Just to ease your mind right off the bat, the death threat was NOT to me. Most death threats directed towards me are probably from behind someone else’s steering wheel.

A friend of Mr. Who and mine came over the other night, and as we were generally chit chatting, he mentioned that after 12 years of having to work with the Worst Coworker in the History of Coworkers, the Worst Coworker was being moved laterally, horizontally, and possibly Hokey-Pokied into another department within the next 30 days.

Said friend, we will call him Ray Finkle for story purposes, told us this while gleefully rubbing his hands like Mr. Miyagi getting ready to HEATMELD Ralph Macchio’s leg back together. (Does anyone else do the Flamingo Kick when they’re alone? Oh, no? Yeah, me either…)

Now, I’m a bit vague on the details, the when, the why, the where, the how, but Ray Finkle told us that the Worst Coworker made a death threat to Ray and some others in their office. And I cannot wrap my mind around the improvisational intricacy of it.

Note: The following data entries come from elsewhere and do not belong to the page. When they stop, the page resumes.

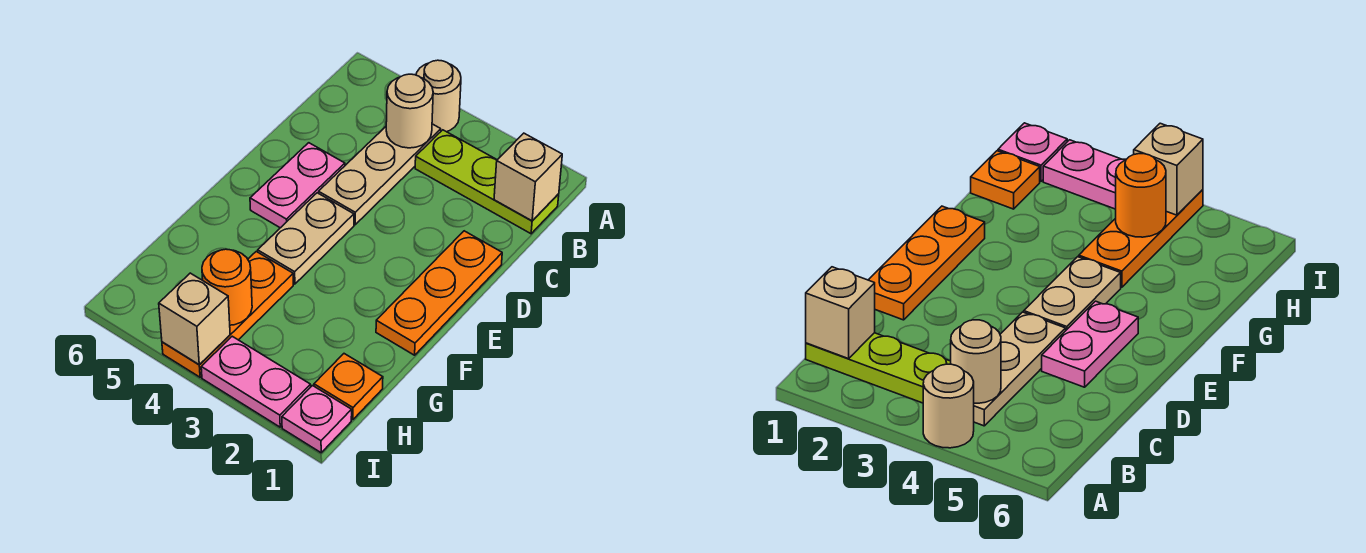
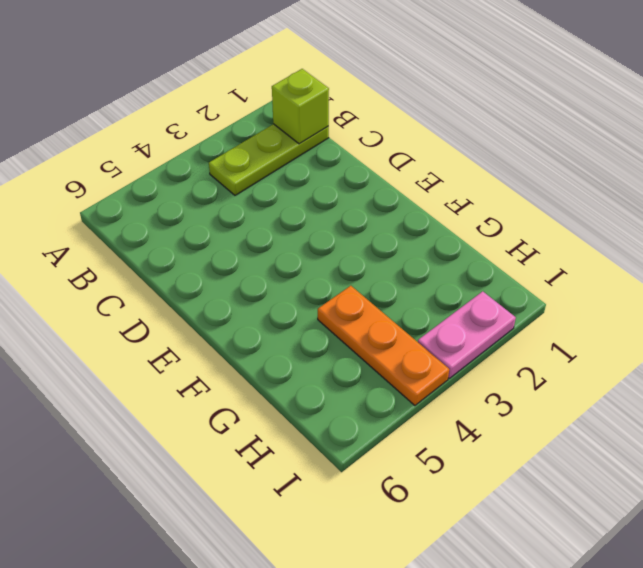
lime 1x1 brick [272,69,329,144] -> tan 1x1 brick [494,133,562,221]
none -> tan 1x1 round brick [416,60,461,132]
none -> tan 1x3 plate [319,124,441,225]
none -> orange 1x3 plate [376,231,502,355]

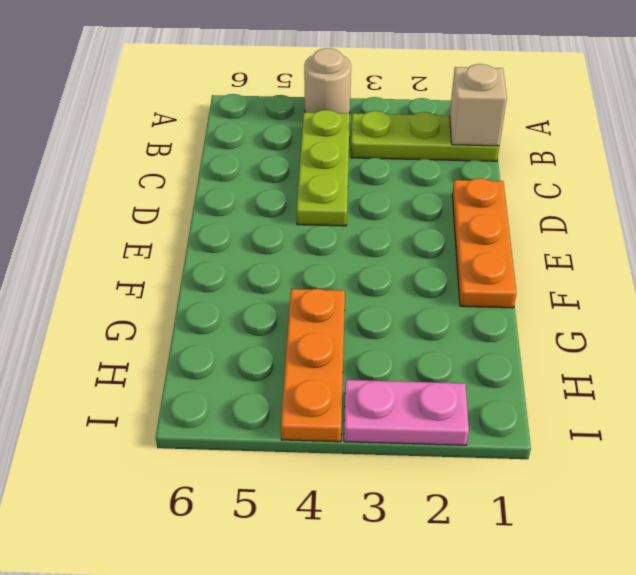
lime 1x3 plate [297,110,350,226] -> tan 1x3 plate [319,124,441,225]
none -> pink 1x2 plate [250,143,345,228]
none -> tan 1x2 plate [258,193,354,284]
none -> orange 1x1 plate [314,354,383,420]

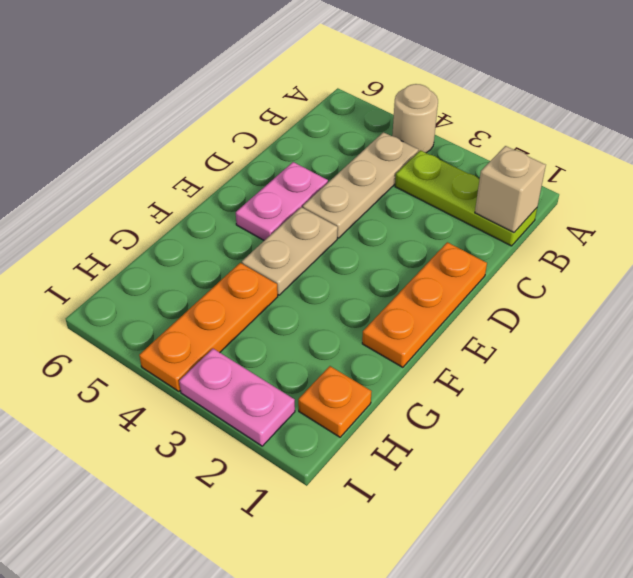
none -> pink 1x1 plate [282,386,352,453]
none -> tan 1x1 round brick [386,74,433,148]
none -> orange 1x1 round brick [202,249,252,325]

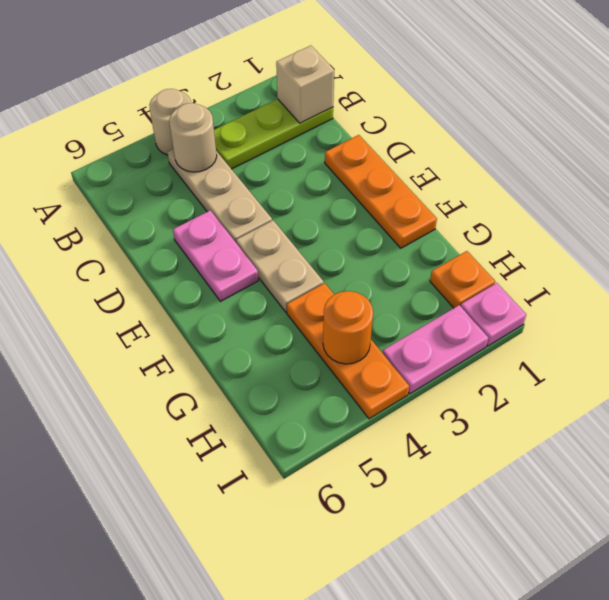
none -> tan 1x1 brick [159,273,230,365]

It’s possible the Worst Coworker had thought this out long beforehand, eagerly awaiting the right moment to lay the Worst Coworker Smackdown on Ray Finkle, but if not, this was on the fly, and…well, I’ll just tell you.

Worst Coworker said:

“You better hope I don’t get a diagnosis of cancer with only 30 days left to live or you will have a shorter life span than me.”

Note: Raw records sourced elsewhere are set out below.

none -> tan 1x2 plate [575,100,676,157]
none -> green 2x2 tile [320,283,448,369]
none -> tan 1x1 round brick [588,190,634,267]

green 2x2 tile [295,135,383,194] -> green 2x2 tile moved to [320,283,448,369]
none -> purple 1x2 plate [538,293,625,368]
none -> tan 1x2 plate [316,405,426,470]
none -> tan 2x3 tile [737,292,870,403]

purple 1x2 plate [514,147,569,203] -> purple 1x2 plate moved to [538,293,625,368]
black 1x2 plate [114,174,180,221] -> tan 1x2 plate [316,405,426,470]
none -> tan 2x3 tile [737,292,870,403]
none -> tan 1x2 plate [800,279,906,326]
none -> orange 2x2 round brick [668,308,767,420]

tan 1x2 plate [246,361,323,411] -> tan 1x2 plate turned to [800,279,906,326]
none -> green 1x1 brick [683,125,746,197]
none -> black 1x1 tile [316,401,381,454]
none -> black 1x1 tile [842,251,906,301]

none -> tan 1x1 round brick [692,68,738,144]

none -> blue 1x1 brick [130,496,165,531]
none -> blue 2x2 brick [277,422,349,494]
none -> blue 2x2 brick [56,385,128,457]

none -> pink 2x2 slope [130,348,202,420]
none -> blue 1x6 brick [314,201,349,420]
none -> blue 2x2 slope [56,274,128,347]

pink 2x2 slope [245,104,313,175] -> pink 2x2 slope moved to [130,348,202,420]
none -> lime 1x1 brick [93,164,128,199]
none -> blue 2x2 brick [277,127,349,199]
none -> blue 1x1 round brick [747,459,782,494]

That’s a seriously elaborate death threat right there. Like, he not only mentions possibly dying from cancer himself , but he’s planning on taking a few Good Coworkers down beforehand.

That’s kind of evil. Or ingenious. I’m not sure which. I just know that in the event I would ever make a death threat to someone, it would be more in the form of : “Oh, yeah? Well, I hope you get…uh…eaten by something…uh…large…and hungry, yeah!…with teeth the size of my leg, yeah, so TAKE THAT!”

I’m hardcore.



So the moral of the story is: always have a really awesome death threat at your disposable. Just try not to wish cancer on yourself doing so.